> [WHAT IS BEING ASKED]:
Output only the lines of the entries that follow, starting at the one with "Available online at www.sciencedirect.com" and running down to the one with "1. INTRODUCTION", both included and unchanged.

> [SOURCE RECORDS]:

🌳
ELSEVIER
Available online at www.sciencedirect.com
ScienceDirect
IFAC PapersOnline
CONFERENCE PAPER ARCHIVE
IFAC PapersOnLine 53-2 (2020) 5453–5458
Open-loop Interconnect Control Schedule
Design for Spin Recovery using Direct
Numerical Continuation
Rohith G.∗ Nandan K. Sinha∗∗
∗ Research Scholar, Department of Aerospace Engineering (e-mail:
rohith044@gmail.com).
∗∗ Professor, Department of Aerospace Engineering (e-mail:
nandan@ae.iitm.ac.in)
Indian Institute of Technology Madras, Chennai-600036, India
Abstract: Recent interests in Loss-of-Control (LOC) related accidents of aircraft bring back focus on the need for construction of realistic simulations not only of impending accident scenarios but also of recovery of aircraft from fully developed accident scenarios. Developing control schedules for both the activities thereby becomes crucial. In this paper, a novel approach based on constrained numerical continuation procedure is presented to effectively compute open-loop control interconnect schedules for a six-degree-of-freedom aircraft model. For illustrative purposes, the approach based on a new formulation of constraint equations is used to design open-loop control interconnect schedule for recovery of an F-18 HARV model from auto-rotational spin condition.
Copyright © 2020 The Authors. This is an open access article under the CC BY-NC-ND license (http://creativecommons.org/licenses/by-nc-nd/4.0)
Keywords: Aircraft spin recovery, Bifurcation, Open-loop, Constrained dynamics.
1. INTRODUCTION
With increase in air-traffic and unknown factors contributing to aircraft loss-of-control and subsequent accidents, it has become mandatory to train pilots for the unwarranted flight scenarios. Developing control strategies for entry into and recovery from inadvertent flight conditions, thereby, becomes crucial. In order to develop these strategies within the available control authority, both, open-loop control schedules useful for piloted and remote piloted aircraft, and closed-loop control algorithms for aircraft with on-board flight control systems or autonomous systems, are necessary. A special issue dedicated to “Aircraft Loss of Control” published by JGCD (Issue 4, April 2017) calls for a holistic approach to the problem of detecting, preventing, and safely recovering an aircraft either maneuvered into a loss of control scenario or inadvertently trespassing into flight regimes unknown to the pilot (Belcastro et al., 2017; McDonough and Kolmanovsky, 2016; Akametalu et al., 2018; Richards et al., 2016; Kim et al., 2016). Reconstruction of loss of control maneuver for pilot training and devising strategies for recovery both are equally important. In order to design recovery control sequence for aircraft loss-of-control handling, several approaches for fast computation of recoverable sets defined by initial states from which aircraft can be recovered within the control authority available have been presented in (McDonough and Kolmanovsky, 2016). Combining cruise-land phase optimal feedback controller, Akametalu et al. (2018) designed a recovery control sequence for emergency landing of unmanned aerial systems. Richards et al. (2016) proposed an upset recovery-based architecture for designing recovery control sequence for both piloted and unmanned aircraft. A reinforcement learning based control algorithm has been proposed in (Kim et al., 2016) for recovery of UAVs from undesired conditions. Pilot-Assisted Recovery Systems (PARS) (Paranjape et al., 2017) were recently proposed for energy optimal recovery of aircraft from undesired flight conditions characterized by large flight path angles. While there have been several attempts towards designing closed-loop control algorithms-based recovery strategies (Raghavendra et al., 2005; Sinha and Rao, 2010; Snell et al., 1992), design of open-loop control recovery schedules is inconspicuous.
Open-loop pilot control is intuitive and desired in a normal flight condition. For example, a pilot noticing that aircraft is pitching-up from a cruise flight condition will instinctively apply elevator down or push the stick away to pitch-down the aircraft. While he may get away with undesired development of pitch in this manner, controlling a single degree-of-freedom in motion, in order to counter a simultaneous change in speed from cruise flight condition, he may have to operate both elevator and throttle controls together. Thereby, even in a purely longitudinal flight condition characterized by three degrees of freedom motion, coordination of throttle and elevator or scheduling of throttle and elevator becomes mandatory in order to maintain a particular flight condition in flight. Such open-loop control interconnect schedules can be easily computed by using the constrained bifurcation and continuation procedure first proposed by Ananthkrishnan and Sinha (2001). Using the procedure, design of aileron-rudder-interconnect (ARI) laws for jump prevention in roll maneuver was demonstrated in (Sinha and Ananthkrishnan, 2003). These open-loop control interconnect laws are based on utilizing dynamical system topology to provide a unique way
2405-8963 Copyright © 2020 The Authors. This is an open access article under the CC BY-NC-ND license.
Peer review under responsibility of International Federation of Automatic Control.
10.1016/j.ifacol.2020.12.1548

> [SOLUTION FOR THIS TASK]:
Available online at www.sciencedirect.com
ScienceDirect
IFAC PapersOnline
CONFERENCE PAPER ARCHIVE
IFAC PapersOnLine 53-2 (2020) 5453–5458
Open-loop Interconnect Control Schedule
Design for Spin Recovery using Direct
Numerical Continuation
Rohith G.∗ Nandan K. Sinha∗∗
∗ Research Scholar, Department of Aerospace Engineering (e-mail:
rohith044@gmail.com).
∗∗ Professor, Department of Aerospace Engineering (e-mail:
nandan@ae.iitm.ac.in)
Indian Institute of Technology Madras, Chennai-600036, India
Abstract: Recent interests in Loss-of-Control (LOC) related accidents of aircraft bring back focus on the need for construction of realistic simulations not only of impending accident scenarios but also of recovery of aircraft from fully developed accident scenarios. Developing control schedules for both the activities thereby becomes crucial. In this paper, a novel approach based on constrained numerical continuation procedure is presented to effectively compute open-loop control interconnect schedules for a six-degree-of-freedom aircraft model. For illustrative purposes, the approach based on a new formulation of constraint equations is used to design open-loop control interconnect schedule for recovery of an F-18 HARV model from auto-rotational spin condition.
Copyright © 2020 The Authors. This is an open access article under the CC BY-NC-ND license (http://creativecommons.org/licenses/by-nc-nd/4.0)
Keywords: Aircraft spin recovery, Bifurcation, Open-loop, Constrained dynamics.
1. INTRODUCTION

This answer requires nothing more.